Washington Jewish Film Festival
- Location: Washington, D.C.
- Founded: 1989
- Hosted by: Washington, D.C. Jewish Community Center
- Website: www.wjff.org

= Washington Jewish Film Festival =

Film festival

The Washington Jewish Film Festival (WJFF), in Washington, D.C., is one of the world's oldest and largest Jewish film festivals. Focusing on Jewish and Israeli issues, the festival has shown hundreds of films ranging both in genre and theme and held in the Aaron & Cecile Goldman Theater in the Washington DC Jewish Community Center and other cinemas in Washington and suburban Maryland and Virginia. The festival was founded by Aviva Kempner in 1989 and has successfully run for over twenty years and is presented by the Washington DCJCC's Morris Cafritz Center for the Arts.

==Mission==
Promote the preservation of Jewish culture and a diversity of narratives. The Festival provides a forum for films with Jewish themes that most often do not otherwise find a place for public exhibition in the Washington, D.C. area. Many of the films we screen only have a life on the Festival circuit and in specialty DVD-release meaning that attendees have the opportunity to experience rarely seen films.

Encourage Innovation and vitality within Jewish culture. The festival highlights films that place Jewish themes in new contexts or challenge long-held assumptions. The WJFF is at the forefront of presenting films that provide a constructive critique of Jewish identity and reconsider major cultural guideposts such as Zionism, the Holocaust and assimilation as well as the place of women, homosexuals and other people of diverse backgrounds and lifestyles in Jewish life and tradition.

Expose the widest possible audience to a low-cost, low barrier entry to the Jewish culture. Because the Jewish Diaspora has interacted with numerous host cultures over the course of its long history, the Festival seeks out films that examine some aspect of the Jewish experience, which often act as a prism through which to view multiple cultures. The festival is also dedicated to presenting films which will engage a wide audience at the lowest possible cost.

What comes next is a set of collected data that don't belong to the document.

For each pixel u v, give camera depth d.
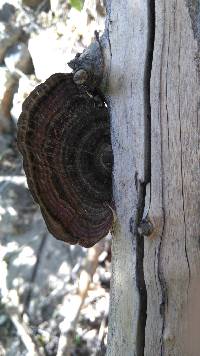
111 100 0.20
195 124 0.19
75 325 0.40
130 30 0.19
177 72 0.19
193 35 0.18
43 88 0.21
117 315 0.22
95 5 0.41
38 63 0.51
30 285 0.50
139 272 0.20
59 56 0.48
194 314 0.19
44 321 0.48
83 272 0.41
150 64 0.19
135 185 0.20
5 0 0.54
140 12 0.19
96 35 0.21
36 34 0.52
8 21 0.54
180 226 0.19
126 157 0.20
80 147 0.21
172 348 0.20
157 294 0.20
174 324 0.20
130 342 0.21
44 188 0.21
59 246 0.50
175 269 0.20
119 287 0.22
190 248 0.19
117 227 0.21
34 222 0.53
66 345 0.40
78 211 0.22
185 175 0.19
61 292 0.48
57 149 0.21
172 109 0.19
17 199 0.54
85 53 0.21
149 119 0.19
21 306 0.49
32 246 0.51
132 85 0.20
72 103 0.21
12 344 0.48
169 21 0.19
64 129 0.21
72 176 0.21
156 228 0.20
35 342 0.46
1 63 0.55
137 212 0.20
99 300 0.45
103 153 0.21
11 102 0.55
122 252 0.21
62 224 0.22
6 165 0.56
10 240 0.53
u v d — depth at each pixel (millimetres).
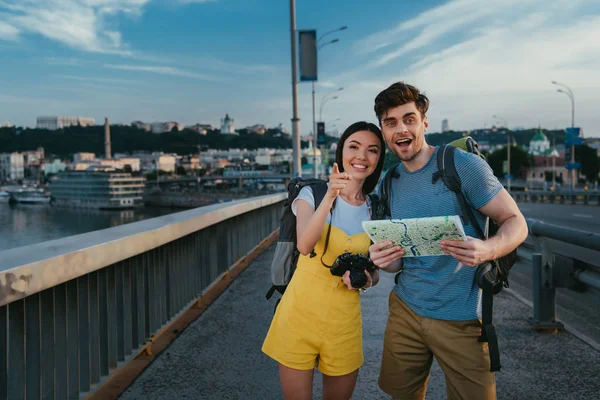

Provide a forum for audiences to interact with filmmakers and for filmmakers to receive feedback. Filmmakers attending the Festival engage in open and energetic dialogue with the Festival's audience. Through the works-in-progress program for uncompleted projects, the Festival provides new and veteran filmmakers opportunities to screen works-in-progress portions of their films for an audience at a critical point in their creative process.

==Staff, Council, and Committee==
As of 2018 the WJFF is led by individuals following below:

WJFF Staff
- Director: Ilya Tovbis
- Associate Director of Operations: Kaitlin Whitman
- Outreach and Communications Manager: Alexis Rodriguez
- Administrative Coordinator: Carolyn Hoehner

WJFF Film Council

- Co-Chairs: Dina Gold and Sid Moskowitz
- Patty Abramson
- Michele Berman
- Anne Clemons
- Ed Cohen
- Sara Cohen
- Myrna L. Fawcett
- Stephanie Flack
- Morgan Greenhouse Genderson
- Margie Hoffman
- Joy Midman
- Eric Siegel
- Sue-Ann Siegel
- Barbara Silverstein
- Richard Solloway
- Diana Wattenberg
- WJFF Advisor and Founder: Aviva Kempner

WJFF Year-Round is the year-round exhibition arm of the Washington Jewish Film Festival, presenting entertaining and thought-provoking features, documentaries, and shorts from around the world on a (approximately) weekly basis at the Aaron & Cecile Goldman Theater at the Edlavitch DCJCC. Most screenings are accompanied by speakers, including filmmakers and scholars.

==Films==

Heading Home: The Tale of Team Israel, a 2018 documentary film about the underdog Israel national baseball team competing for the first time in the World Baseball Classic, won the Audience Award for Best Documentary at the 2018 Washington Jewish Film Festival.